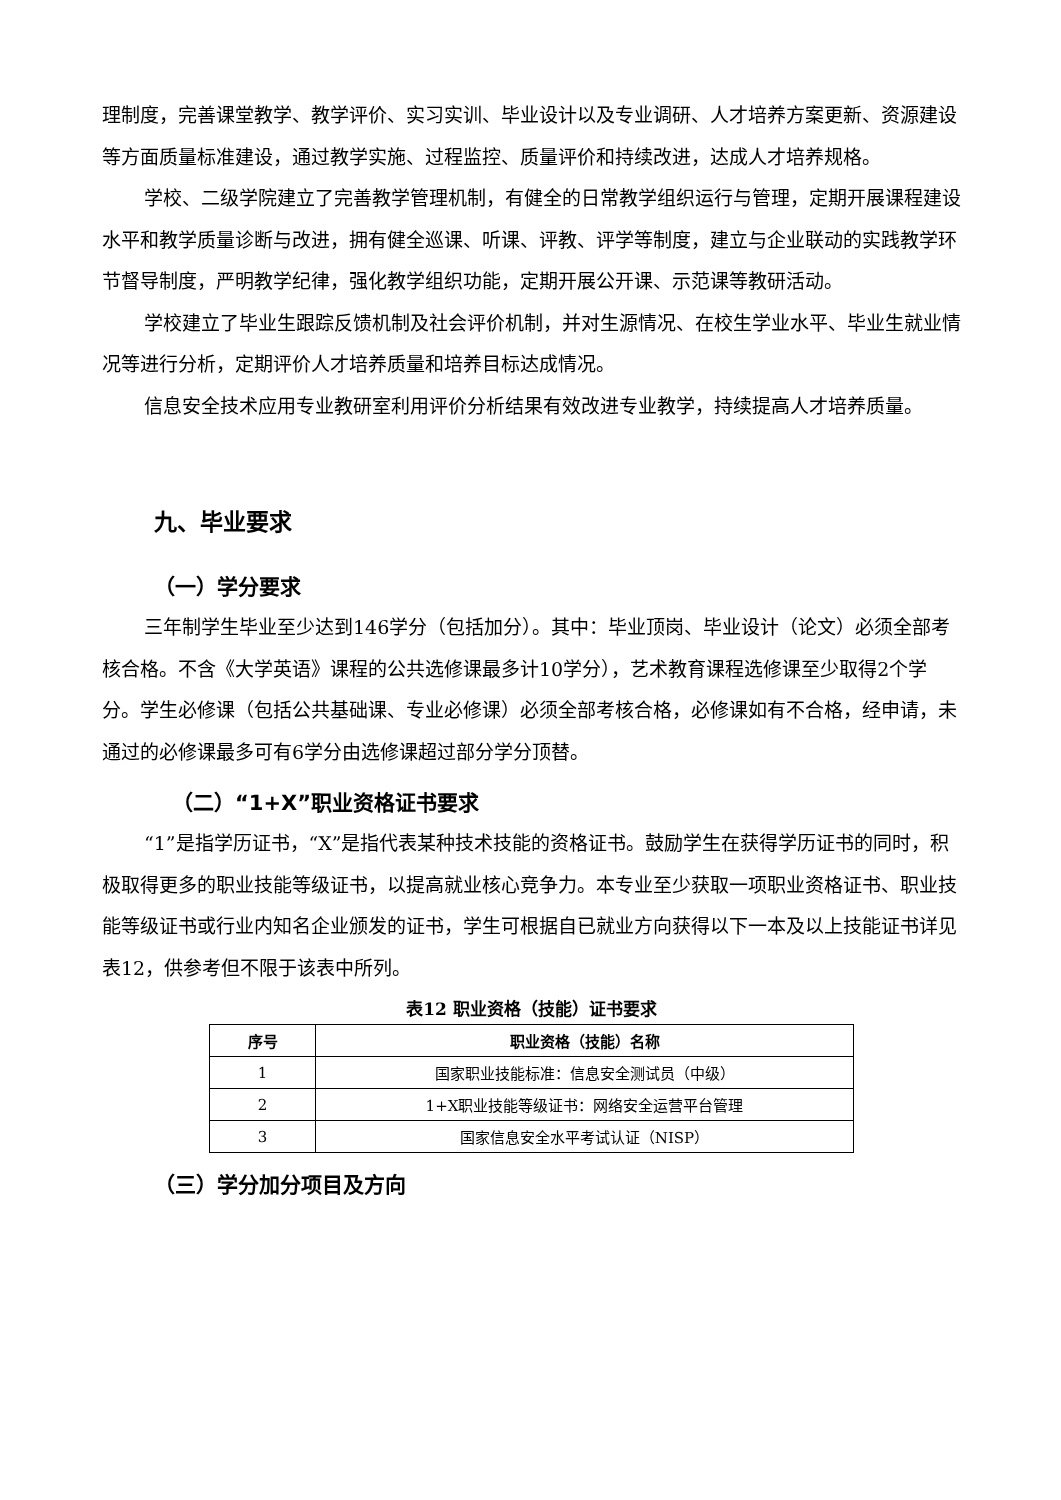理制度，完善课堂教学、教学评价、实习实训、毕业设计以及专业调研、人才培养方案更新、资源建设等方面质量标准建设，通过教学实施、过程监控、质量评价和持续改进，达成人才培养规格。
学校、二级学院建立了完善教学管理机制，有健全的日常教学组织运行与管理，定期开展课程建设水平和教学质量诊断与改进，拥有健全巡课、听课、评教、评学等制度，建立与企业联动的实践教学环节督导制度，严明教学纪律，强化教学组织功能，定期开展公开课、示范课等教研活动。
学校建立了毕业生跟踪反馈机制及社会评价机制，并对生源情况、在校生学业水平、毕业生就业情况等进行分析，定期评价人才培养质量和培养目标达成情况。
信息安全技术应用专业教研室利用评价分析结果有效改进专业教学，持续提高人才培养质量。
九、毕业要求
（一）学分要求
三年制学生毕业至少达到146学分（包括加分）。其中：毕业顶岗、毕业设计（论文）必须全部考核合格。不含《大学英语》课程的公共选修课最多计10学分），艺术教育课程选修课至少取得2个学分。学生必修课（包括公共基础课、专业必修课）必须全部考核合格，必修课如有不合格，经申请，未通过的必修课最多可有6学分由选修课超过部分学分顶替。
（二）“1+X”职业资格证书要求
“1”是指学历证书，“X”是指代表某种技术技能的资格证书。鼓励学生在获得学历证书的同时，积极取得更多的职业技能等级证书，以提高就业核心竞争力。本专业至少获取一项职业资格证书、职业技能等级证书或行业内知名企业颁发的证书，学生可根据自已就业方向获得以下一本及以上技能证书详见表12，供参考但不限于该表中所列。
表12 职业资格（技能）证书要求
| 序号 | 职业资格（技能）名称 |
| --- | --- |
| 1 | 国家职业技能标准：信息安全测试员（中级） |
| 2 | 1+X职业技能等级证书：网络安全运营平台管理 |
| 3 | 国家信息安全水平考试认证（NISP） |
（三）学分加分项目及方向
-*-
# [TASK GOAL]
Hand over the entries again, exactly as written and without the pictures.

# [SOLVED EXERCISE]
理制度，完善课堂教学、教学评价、实习实训、毕业设计以及专业调研、人才培养方案更新、资源建设等方面质量标准建设，通过教学实施、过程监控、质量评价和持续改进，达成人才培养规格。
学校、二级学院建立了完善教学管理机制，有健全的日常教学组织运行与管理，定期开展课程建设水平和教学质量诊断与改进，拥有健全巡课、听课、评教、评学等制度，建立与企业联动的实践教学环节督导制度，严明教学纪律，强化教学组织功能，定期开展公开课、示范课等教研活动。
学校建立了毕业生跟踪反馈机制及社会评价机制，并对生源情况、在校生学业水平、毕业生就业情况等进行分析，定期评价人才培养质量和培养目标达成情况。
信息安全技术应用专业教研室利用评价分析结果有效改进专业教学，持续提高人才培养质量。
九、毕业要求
（一）学分要求
三年制学生毕业至少达到146学分（包括加分）。其中：毕业顶岗、毕业设计（论文）必须全部考核合格。不含《大学英语》课程的公共选修课最多计10学分），艺术教育课程选修课至少取得2个学分。学生必修课（包括公共基础课、专业必修课）必须全部考核合格，必修课如有不合格，经申请，未通过的必修课最多可有6学分由选修课超过部分学分顶替。
（二）“1+X”职业资格证书要求
“1”是指学历证书，“X”是指代表某种技术技能的资格证书。鼓励学生在获得学历证书的同时，积极取得更多的职业技能等级证书，以提高就业核心竞争力。本专业至少获取一项职业资格证书、职业技能等级证书或行业内知名企业颁发的证书，学生可根据自已就业方向获得以下一本及以上技能证书详见表12，供参考但不限于该表中所列。
表12 职业资格（技能）证书要求
| 序号 | 职业资格（技能）名称 |
| --- | --- |
| 1 | 国家职业技能标准：信息安全测试员（中级） |
| 2 | 1+X职业技能等级证书：网络安全运营平台管理 |
| 3 | 国家信息安全水平考试认证（NISP） |
（三）学分加分项目及方向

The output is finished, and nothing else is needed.